Agreed, but I've found that many Hams today haven't a clue what 568 or 559C
means so when there's a tone or chirp issue I explain it in plain language
as well.  

In the commercial world, QLF is QSD: your signals are mutilated (e.g. bad
fist). 

Bad fists are *everywhere*, Hi! 

73, Ron AC7AC



-----Original Message-----
From: Ken [mailto:[email protected]] 
Sent: Monday, February 20, 2012 5:52 AM
To: Ron D'Eau Claire
Cc: [email protected]
Subject: Re: [Elecraft] The Old RST

Interesting his, thanks for sharing.  My comments are below:
On Feb 19, 2012, at 11:02 PM, Ron D'Eau Claire wrote:
> 
> 
> I have always preferred what the commercial CW operators used, the QSA
> report. QSA1 for audible but unreadable to QSA5 for perfect copy. The QSA
> report considered both the strength and the 'copyability' of the signal.

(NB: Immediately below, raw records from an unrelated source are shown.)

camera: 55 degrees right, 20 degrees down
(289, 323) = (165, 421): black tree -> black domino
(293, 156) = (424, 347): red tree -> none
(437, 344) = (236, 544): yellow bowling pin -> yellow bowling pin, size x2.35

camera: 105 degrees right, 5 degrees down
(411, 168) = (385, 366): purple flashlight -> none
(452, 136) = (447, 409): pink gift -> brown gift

A
> huge signal but a lousy "fist" might merit a QSA2.


Well there is always QLF   ;-)

> 
> 
> It's been nearly a century since the T report had any meaning, yet we Hams
> still use it. 

I have recently heard some T7 or T8 signals on the air as well as a 579C.
Yes, it's rare, thankfully, but no reason to give up the ability to report.